| WORK TO COMPLETE |
Copy every line of the material below without altering a single character.

| TASK INPUT |

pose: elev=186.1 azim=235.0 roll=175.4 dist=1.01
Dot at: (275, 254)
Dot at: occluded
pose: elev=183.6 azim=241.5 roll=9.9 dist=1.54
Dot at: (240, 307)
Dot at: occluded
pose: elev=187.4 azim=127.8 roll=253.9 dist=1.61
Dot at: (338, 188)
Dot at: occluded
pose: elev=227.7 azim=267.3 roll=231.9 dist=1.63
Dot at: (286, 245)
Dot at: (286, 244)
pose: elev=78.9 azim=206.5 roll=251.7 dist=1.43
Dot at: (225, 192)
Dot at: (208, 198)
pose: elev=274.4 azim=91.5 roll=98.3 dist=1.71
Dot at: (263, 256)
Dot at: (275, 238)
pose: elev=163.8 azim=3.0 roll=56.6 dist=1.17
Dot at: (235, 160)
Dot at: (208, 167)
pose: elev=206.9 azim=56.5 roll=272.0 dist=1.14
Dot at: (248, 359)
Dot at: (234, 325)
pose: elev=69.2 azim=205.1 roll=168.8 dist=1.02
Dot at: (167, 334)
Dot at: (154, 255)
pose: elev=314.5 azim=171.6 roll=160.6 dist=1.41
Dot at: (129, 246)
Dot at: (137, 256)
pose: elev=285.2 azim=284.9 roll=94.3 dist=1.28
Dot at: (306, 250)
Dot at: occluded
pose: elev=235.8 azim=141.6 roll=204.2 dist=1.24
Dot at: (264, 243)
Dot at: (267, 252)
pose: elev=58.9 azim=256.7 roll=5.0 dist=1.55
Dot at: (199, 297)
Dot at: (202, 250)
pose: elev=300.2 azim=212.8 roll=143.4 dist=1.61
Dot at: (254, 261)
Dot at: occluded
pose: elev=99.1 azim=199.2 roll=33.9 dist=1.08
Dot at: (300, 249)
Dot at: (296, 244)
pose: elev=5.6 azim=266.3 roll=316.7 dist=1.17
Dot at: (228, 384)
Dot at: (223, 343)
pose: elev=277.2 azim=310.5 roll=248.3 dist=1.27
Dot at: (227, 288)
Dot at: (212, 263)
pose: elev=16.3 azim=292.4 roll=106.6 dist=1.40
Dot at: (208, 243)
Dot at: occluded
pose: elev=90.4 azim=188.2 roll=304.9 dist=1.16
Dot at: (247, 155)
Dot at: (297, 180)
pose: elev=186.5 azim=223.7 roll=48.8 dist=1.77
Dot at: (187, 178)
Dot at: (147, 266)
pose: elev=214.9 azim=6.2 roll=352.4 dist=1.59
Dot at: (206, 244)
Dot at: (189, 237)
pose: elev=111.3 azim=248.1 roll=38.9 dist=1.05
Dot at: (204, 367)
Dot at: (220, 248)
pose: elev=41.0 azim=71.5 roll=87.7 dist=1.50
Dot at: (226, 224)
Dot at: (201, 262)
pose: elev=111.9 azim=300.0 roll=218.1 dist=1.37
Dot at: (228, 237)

| SOLUTION TO THE EXERCISE |
pose: elev=186.1 azim=235.0 roll=175.4 dist=1.01
Dot at: (275, 254)
Dot at: occluded
pose: elev=183.6 azim=241.5 roll=9.9 dist=1.54
Dot at: (240, 307)
Dot at: occluded
pose: elev=187.4 azim=127.8 roll=253.9 dist=1.61
Dot at: (338, 188)
Dot at: occluded
pose: elev=227.7 azim=267.3 roll=231.9 dist=1.63
Dot at: (286, 245)
Dot at: (286, 244)
pose: elev=78.9 azim=206.5 roll=251.7 dist=1.43
Dot at: (225, 192)
Dot at: (208, 198)
pose: elev=274.4 azim=91.5 roll=98.3 dist=1.71
Dot at: (263, 256)
Dot at: (275, 238)
pose: elev=163.8 azim=3.0 roll=56.6 dist=1.17
Dot at: (235, 160)
Dot at: (208, 167)
pose: elev=206.9 azim=56.5 roll=272.0 dist=1.14
Dot at: (248, 359)
Dot at: (234, 325)
pose: elev=69.2 azim=205.1 roll=168.8 dist=1.02
Dot at: (167, 334)
Dot at: (154, 255)
pose: elev=314.5 azim=171.6 roll=160.6 dist=1.41
Dot at: (129, 246)
Dot at: (137, 256)
pose: elev=285.2 azim=284.9 roll=94.3 dist=1.28
Dot at: (306, 250)
Dot at: occluded
pose: elev=235.8 azim=141.6 roll=204.2 dist=1.24
Dot at: (264, 243)
Dot at: (267, 252)
pose: elev=58.9 azim=256.7 roll=5.0 dist=1.55
Dot at: (199, 297)
Dot at: (202, 250)
pose: elev=300.2 azim=212.8 roll=143.4 dist=1.61
Dot at: (254, 261)
Dot at: occluded
pose: elev=99.1 azim=199.2 roll=33.9 dist=1.08
Dot at: (300, 249)
Dot at: (296, 244)
pose: elev=5.6 azim=266.3 roll=316.7 dist=1.17
Dot at: (228, 384)
Dot at: (223, 343)
pose: elev=277.2 azim=310.5 roll=248.3 dist=1.27
Dot at: (227, 288)
Dot at: (212, 263)
pose: elev=16.3 azim=292.4 roll=106.6 dist=1.40
Dot at: (208, 243)
Dot at: occluded
pose: elev=90.4 azim=188.2 roll=304.9 dist=1.16
Dot at: (247, 155)
Dot at: (297, 180)
pose: elev=186.5 azim=223.7 roll=48.8 dist=1.77
Dot at: (187, 178)
Dot at: (147, 266)
pose: elev=214.9 azim=6.2 roll=352.4 dist=1.59
Dot at: (206, 244)
Dot at: (189, 237)
pose: elev=111.3 azim=248.1 roll=38.9 dist=1.05
Dot at: (204, 367)
Dot at: (220, 248)
pose: elev=41.0 azim=71.5 roll=87.7 dist=1.50
Dot at: (226, 224)
Dot at: (201, 262)
pose: elev=111.9 azim=300.0 roll=218.1 dist=1.37
Dot at: (228, 237)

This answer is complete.